This cookie i'm eating tastes like pizza. It was so worth contacting my sister for pot.
Almost thought it was a good idea to call his parents to thank them for having a son with an awesome dick. That high.
Saw a guy in a chef outfit covered in mustard talking jiberish into his phone running across the skywalk.
I just sent you a google doc listing all the reasons why I should stop hooking up with him. Feel free to add to it.
I'm going to shower the piss off me now. I feel like I was in an R. Kelly dream.
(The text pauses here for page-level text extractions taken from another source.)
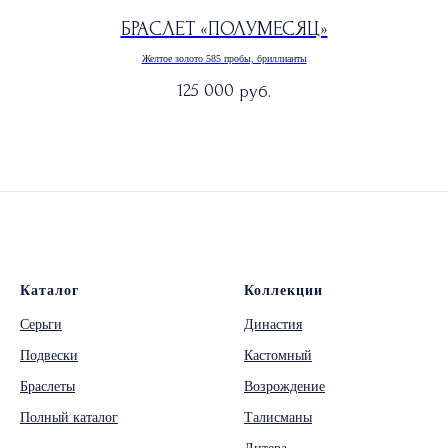
БРАСЛЕТ «ПОЛУМЕСЯЦ»
Желтое золото 585 пробы, бриллианты
125 000
руб.
Каталог
Коллекции
Серьги
Династия
Подвески
Кастомный
Браслеты
Возрождение
Полный каталог
Талисманы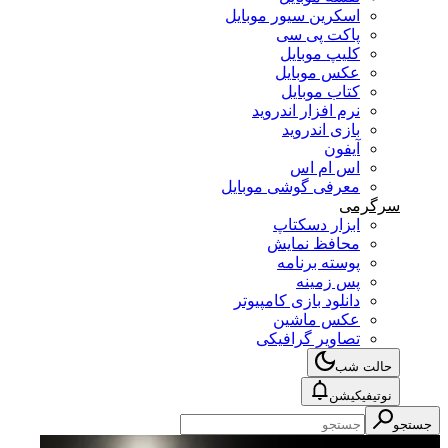
اسکرین سیور موبایل
پاکت پی سی
کلیپ موبایل
عکس موبایل
کتاب موبایل
نرم افزار اندروید
بازی اندروید
آیفون
اس ام اس
معرفی گوشی موبایل
سرگرمی
ابزار دسکتاپ
محافظ نمایش
پوسته برنامه
پس زمینه
دانلود بازی کامپیوتر
عکس ماشین
تصاویر گرافیکی
حالت شب
نوتیفیکیشن
جستجو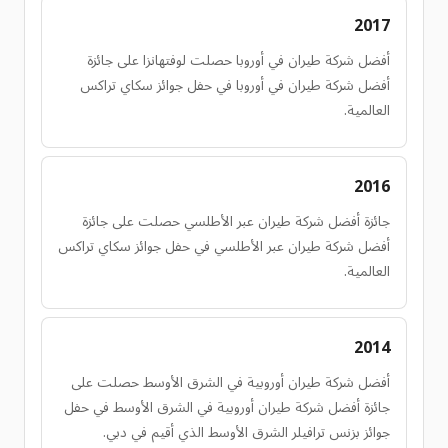
2017
أفضل شركة طيران في أوروبا حصلت لوفتهانزا على جائزة
أفضل شركة طيران في أوروبا في حفل جوائز سكاي تراكس
العالمية.
2016
جائزة أفضل شركة طيران عبر الأطلسي حصلت على جائزة
أفضل شركة طيران عبر الأطلسي في حفل جوائز سكاي تراكس
العالمية.
2014
أفضل شركة طيران أوروبية في الشرق الأوسط حصلت على
جائزة أفضل شركة طيران أوروبية في الشرق الأوسط في حفل
جوائز بزنس ترافيلر الشرق الأوسط الذي أقيم في دبي.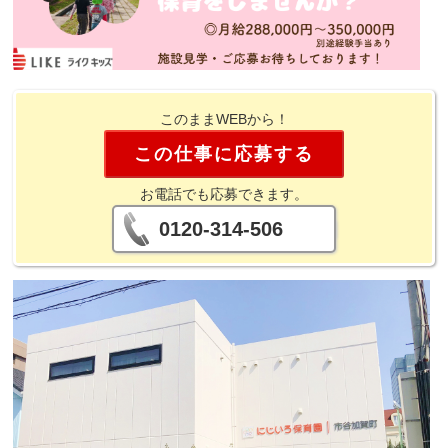
このままWEBから！
この仕事に応募する
お電話でも応募できます。
0120-314-506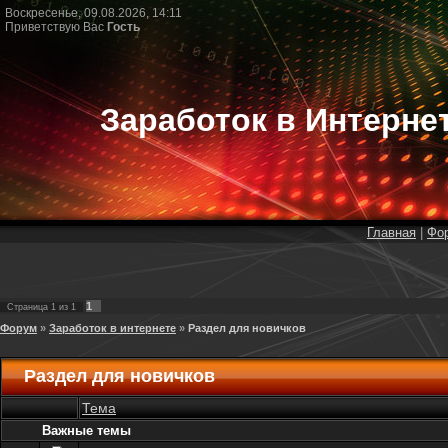
Воскресенье, 09.08.2026, 14:11
Приветствую Вас
Гость
Заработок в Интерне
Главная
|
Фо
1
Страница
1
из
1
Форум
»
Заработок в интернете
»
Раздел для новичков
Раздел для новичков
Тема
Важные темы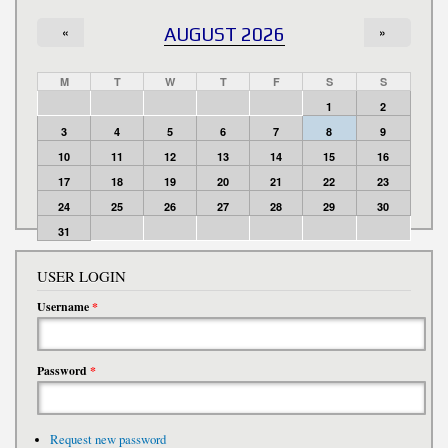
«
AUGUST 2026
»
M
T
W
T
F
S
S
1
2
3
4
5
6
7
8
9
10
11
12
13
14
15
16
17
18
19
20
21
22
23
24
25
26
27
28
29
30
31
USER LOGIN
Username
*
Password
*
Request new password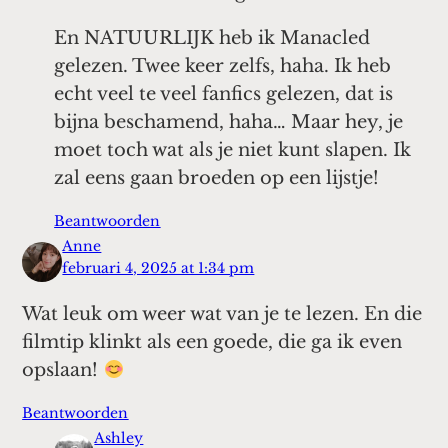
En NATUURLIJK heb ik Manacled
gelezen. Twee keer zelfs, haha. Ik heb
echt veel te veel fanfics gelezen, dat is
bijna beschamend, haha… Maar hey, je
moet toch wat als je niet kunt slapen. Ik
zal eens gaan broeden op een lijstje!
Beantwoorden
Anne
februari 4, 2025 at 1:34 pm
Wat leuk om weer wat van je te lezen. En die
filmtip klinkt als een goede, die ga ik even
opslaan!
Beantwoorden
Ashley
I want someone to sweep me off my feet and you want someone to fuck you on the kitchen table. They're both perfectly logical needs.
Its not even real halloween yet. This extremely toxic yet briliant costume is going to kill me
After the apocalypse all we'll have is vodka and twinkles.
The contents of my fridge consist of alcohol, Nuva ring, and cheesecake. I'm that girl.
I had one beer! ONE BEER! They took shots in mourning of my tolerance last night. My ability to drink is a joke.
Her tramp stamp said call me maybe. You should have run for the nearest decontamination shower immediately.
I'll accept that I'm a woo girl. Just not the drunk cowboy hat wearing bar mongering twat bag type
Is it day drinking when the suns up like when does that start
asking for a friend
You're having marijuana delivered to you. You're buying drugs and you aren't even leaving the house. I'm sure he'll be surprised if you're NOT wearing a bathrobe.
I wonder how vigorously I can jack off in a one person tent without being noticed???